Febbre emorragica virale
Malattia infettiva acuta, febbrile, causata da un virus del gruppo degli Arbovirus. Alcuni virus responsabili delle varie febbri emorragiche virali sono presenti in tutti i continenti, altri solo in zone ben delimitate. Il serbatoio di questi virus sono piccoli roditori, che li trasportano nel sangue, nelle urine e nelle feci, ma non contraggono la malattia. Gli arbovirus vengono trasmessi all’uomo tramite la puntura di artropodi (zanzare, zecche) o per contatto con le deiezioni dei roditori. Queste malattie possono causare epidemie più o meno importanti, provocate dall’allentamento delle misure preventive che avevano permesso di controllarle (febbre gialla urbana), oppure dall’estensione di un virus al di là della sua localizzazione d’origine (è il caso della dengue, ormai presente in tutto il mondo), o ancora dalla comparsa di una virosi in una regione dove era allo stato latente, in seguito a un’alterazione dell’ecosistema (che comporta uno sviluppo delle specie riserva e vettore del virus) derivante da intervento umano (deforestazione, rimboschimento, urbanizzazione e così via).

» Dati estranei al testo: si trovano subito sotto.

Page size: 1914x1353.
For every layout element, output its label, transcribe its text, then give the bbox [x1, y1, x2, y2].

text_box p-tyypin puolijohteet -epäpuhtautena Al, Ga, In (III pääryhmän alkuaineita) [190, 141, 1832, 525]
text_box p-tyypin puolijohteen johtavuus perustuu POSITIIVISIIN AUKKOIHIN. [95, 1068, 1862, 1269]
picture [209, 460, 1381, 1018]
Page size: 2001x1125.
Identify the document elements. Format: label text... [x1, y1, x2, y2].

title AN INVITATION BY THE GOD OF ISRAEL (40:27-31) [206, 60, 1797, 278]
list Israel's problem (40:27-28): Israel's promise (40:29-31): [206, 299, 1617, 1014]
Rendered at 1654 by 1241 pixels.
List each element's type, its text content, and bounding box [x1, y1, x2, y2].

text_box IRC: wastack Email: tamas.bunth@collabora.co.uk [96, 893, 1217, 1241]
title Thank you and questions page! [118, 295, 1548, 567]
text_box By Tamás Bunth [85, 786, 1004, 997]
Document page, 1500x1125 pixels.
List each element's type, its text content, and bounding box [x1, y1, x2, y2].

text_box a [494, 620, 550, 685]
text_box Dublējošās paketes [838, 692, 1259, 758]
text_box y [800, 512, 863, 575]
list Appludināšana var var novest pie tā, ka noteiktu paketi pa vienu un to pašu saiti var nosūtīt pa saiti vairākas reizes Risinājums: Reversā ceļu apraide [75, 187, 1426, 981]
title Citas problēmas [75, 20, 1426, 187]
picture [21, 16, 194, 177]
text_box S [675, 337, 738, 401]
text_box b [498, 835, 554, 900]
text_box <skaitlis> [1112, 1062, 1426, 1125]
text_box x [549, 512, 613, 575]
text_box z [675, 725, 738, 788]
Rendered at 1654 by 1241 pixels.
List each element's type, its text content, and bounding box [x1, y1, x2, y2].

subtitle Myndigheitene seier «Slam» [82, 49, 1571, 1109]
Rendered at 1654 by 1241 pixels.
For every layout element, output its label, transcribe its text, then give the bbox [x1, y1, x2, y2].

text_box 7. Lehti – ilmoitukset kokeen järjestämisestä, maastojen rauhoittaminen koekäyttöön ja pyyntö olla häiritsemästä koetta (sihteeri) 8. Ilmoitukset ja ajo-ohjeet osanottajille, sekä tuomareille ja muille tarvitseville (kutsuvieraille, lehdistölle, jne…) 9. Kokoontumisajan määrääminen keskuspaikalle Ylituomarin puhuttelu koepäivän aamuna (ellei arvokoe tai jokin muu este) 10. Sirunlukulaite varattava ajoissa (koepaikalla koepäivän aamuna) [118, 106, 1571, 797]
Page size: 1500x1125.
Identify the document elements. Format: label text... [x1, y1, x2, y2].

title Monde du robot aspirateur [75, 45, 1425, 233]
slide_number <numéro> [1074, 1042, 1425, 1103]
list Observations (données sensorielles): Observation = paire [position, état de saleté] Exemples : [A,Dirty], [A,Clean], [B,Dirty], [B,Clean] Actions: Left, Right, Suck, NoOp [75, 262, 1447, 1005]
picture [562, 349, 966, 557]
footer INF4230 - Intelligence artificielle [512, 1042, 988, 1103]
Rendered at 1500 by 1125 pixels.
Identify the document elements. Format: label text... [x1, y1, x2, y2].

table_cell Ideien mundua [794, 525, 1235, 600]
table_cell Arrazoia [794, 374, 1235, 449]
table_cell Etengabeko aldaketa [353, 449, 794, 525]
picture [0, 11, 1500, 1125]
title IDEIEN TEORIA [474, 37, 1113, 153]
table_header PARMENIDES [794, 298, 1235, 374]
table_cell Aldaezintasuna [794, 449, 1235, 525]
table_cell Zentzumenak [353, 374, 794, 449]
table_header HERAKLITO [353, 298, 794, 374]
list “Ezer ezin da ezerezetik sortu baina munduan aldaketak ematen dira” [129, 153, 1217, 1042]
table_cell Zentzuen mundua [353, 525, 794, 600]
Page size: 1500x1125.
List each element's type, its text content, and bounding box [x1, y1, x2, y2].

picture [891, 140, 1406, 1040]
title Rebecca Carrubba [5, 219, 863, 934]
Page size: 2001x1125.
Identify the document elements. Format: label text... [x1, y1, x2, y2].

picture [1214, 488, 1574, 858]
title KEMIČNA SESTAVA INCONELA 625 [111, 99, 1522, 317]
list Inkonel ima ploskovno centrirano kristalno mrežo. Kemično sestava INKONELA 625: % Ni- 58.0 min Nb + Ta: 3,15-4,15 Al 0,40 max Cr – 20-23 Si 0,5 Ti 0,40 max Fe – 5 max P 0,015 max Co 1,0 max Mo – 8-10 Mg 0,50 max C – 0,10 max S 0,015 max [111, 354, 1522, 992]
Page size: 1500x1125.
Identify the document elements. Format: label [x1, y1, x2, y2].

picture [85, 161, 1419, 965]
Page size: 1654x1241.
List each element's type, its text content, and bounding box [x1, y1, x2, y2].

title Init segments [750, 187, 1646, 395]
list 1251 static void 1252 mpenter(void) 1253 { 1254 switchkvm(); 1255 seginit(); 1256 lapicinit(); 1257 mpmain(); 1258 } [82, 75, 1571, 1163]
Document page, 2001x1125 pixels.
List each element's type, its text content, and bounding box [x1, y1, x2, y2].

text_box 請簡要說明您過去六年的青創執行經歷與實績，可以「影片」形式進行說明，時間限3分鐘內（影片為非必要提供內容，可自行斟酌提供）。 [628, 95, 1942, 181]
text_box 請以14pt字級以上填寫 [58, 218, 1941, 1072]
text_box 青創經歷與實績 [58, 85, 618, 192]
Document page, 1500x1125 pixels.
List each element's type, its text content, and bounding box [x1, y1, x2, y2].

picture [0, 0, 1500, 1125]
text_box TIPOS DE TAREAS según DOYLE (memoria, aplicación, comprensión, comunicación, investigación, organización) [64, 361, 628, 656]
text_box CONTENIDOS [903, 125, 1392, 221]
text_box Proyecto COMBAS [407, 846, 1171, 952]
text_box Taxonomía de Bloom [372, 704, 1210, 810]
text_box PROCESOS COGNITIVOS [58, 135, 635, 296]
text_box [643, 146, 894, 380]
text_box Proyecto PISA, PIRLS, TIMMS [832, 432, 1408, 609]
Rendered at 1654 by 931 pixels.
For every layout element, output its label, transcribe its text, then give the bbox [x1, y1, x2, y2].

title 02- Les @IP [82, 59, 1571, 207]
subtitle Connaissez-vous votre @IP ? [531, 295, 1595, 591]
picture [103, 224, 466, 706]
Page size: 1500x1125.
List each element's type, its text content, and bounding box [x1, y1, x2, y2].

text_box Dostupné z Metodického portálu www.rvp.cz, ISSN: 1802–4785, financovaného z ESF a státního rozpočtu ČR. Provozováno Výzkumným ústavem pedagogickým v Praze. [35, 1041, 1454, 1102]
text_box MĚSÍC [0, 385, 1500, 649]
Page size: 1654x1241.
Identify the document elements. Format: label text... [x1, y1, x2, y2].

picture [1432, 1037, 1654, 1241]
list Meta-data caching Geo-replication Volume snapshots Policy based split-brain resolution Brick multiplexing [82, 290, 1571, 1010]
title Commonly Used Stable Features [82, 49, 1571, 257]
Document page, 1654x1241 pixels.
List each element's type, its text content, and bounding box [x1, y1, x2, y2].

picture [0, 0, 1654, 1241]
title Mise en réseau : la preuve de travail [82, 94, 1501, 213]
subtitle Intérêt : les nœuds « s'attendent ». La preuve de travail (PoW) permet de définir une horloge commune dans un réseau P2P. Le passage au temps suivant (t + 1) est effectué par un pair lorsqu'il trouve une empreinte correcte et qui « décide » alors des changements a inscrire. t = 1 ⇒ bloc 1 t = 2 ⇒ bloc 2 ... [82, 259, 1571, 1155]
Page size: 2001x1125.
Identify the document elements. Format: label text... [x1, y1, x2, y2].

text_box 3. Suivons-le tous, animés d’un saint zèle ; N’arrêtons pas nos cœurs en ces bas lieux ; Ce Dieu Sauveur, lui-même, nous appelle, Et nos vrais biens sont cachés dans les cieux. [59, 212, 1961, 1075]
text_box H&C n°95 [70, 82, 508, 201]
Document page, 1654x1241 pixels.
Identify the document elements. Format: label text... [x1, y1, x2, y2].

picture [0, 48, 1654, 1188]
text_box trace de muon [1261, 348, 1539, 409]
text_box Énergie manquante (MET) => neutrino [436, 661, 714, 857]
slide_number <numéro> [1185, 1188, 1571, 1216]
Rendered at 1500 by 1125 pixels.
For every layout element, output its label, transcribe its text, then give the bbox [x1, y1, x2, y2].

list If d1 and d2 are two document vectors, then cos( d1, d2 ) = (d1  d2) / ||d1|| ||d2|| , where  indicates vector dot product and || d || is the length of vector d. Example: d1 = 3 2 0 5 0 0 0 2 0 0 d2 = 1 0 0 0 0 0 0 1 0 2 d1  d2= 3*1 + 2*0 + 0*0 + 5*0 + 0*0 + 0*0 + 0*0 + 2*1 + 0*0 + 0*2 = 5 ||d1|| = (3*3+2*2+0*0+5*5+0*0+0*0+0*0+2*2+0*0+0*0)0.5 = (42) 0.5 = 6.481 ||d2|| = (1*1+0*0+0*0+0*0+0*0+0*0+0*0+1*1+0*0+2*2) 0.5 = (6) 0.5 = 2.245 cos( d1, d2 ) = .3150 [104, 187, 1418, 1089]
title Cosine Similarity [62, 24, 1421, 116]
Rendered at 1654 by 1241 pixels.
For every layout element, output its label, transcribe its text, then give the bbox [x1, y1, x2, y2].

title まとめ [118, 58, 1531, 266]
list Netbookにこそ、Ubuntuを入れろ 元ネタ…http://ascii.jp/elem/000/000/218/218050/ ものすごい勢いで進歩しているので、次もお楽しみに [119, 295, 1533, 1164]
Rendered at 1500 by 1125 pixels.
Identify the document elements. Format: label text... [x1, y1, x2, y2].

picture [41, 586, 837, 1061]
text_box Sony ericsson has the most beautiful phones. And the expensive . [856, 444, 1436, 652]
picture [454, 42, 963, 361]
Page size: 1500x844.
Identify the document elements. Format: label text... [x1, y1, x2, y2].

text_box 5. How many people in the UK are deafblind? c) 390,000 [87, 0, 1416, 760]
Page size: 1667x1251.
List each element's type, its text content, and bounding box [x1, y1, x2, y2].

Soltanto le febbri emorragiche africane (Ebola, Lassa, Marburg) sono contagiose e quindi suscettibili di provocare epidemie locali importanti, spesso letali.
Sintomi ed evoluzione
La malattia esordisce con uno stato febbrile acuto, detto pseudoinfluenzale, seguito il quarto giorno da un’eruzione cutanea rubeoliforme (simile a quella che si ha nella rosolia) e il sesto giorno da fenomeni emorragici superficiali (epistassi, porpora con petecchie e così via), genitali (metrorragie) o profondi (ematemesi, emorragia intestinale). A seconda del virus responsabile, possono anche apparire altre manifestazioni acute: epatite, miocardite, encefalite o insufficienza renale.
L’evoluzione dura una decina di giorni e può essere fatale. La guarigione è seguita da una lunga convalescenza.